Valor: A tributária também?

Tebet: Passa no primeiro semestre na Câmara e no final do segundo semestre no Senado. Tem que fazer concessão na educação, saúde e serviços, e aí passa.

Valor: E aí volta para a Câmara?

Tebet: Pode promulgar o que tem coincidência e deixar o que não tem pra fazer duas promulgações.

Valor: Na audiência do Senado, cobrou-se a reforma administrativa que, inevitavelmente, atingiria o Judiciário. Dada a dependência que o Executivo hoje tem do Judiciário na pauta fiscal, convém prosseguir nela?

Tebet: Não é uma reforma para o imediato. Pode ser que no segundo semestre, depois que a Câmara entregar a reforma tributária, Lira queira retomar a PEC 32, mas eu não me preocuparia com ela agora. É um equívoco dizer que esta reforma vai mexer com estabilidade, basta regulamentar a reforma do Fernando Henrique [Cardoso]. A grande reforma é a redução do custo da máquina pública, do prontuário único no SUS à digitalização de todo a máquina pública. Isso traz qualidade para o gasto púbico e diminui o efetivo de servidores.

Valor: Quatro meses depois, que balanço a senhora faz do governo?
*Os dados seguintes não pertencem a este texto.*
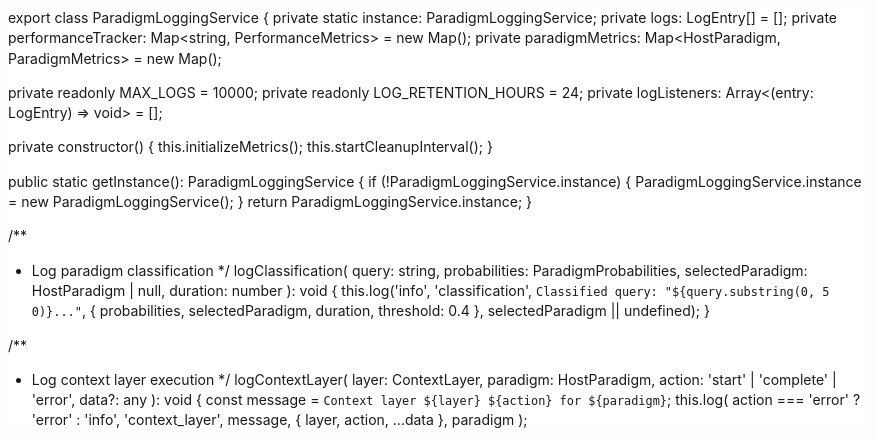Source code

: export class ParadigmLoggingService {
private static instance: ParadigmLoggingService;
private logs: LogEntry[] = [];
private performanceTracker: Map<string, PerformanceMetrics> = new Map();
private paradigmMetrics: Map<HostParadigm, ParadigmMetrics> = new Map();

private readonly MAX_LOGS = 10000;
private readonly LOG_RETENTION_HOURS = 24;
private logListeners: Array<(entry: LogEntry) => void> = [];

private constructor() {
this.initializeMetrics();
this.startCleanupInterval();
}

public static getInstance(): ParadigmLoggingService {
if (!ParadigmLoggingService.instance) {
ParadigmLoggingService.instance = new ParadigmLoggingService();
}
return ParadigmLoggingService.instance;
}

/\*\*

- Log paradigm classification
  \*/
  logClassification(
  query: string,
  probabilities: ParadigmProbabilities,
  selectedParadigm: HostParadigm | null,
  duration: number
  ): void {
  this.log('info', 'classification', `Classified query: "${query.substring(0, 50)}..."`, {
  probabilities,
  selectedParadigm,
  duration,
  threshold: 0.4
  }, selectedParadigm || undefined);
  }

/\*\*

- Log context layer execution
  \*/
  logContextLayer(
  layer: ContextLayer,
  paradigm: HostParadigm,
  action: 'start' | 'complete' | 'error',
  data?: any
  ): void {
  const message = `Context layer ${layer} ${action} for ${paradigm}`;
  this.log(
  action === 'error' ? 'error' : 'info',
  'context_layer',
  message,
  { layer, action, ...data },
  paradigm
  );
Tebet: Me surpreendi com a qualidade e vontade política de servir dos novos ministros que, com estruturas pequenas estão empenhados em demonstrar saídas para o Brasil, nas pastas da Igualdade racial [Anielle Franco], Direitos Humanos [Silvio Almeida], das Mulheres [Cida Gonçalves]. E também no Meio Ambiente que está se organizando com o tempo. Há um envolvimento, um comprometimento com o Brasil, uma fidelidade ao país. Todo mundo brigando por recurso e se engajando no social, no que interessa, no bem coletivo. Muita determinação em obter resultado. Não é porque sou liberal que meu papel é o de tesourar gasto. É o de achar espaço para o social. Me interessa a qualidade do gasto, em livrar o Estado do que é supérfluo, que vai pelo ralo.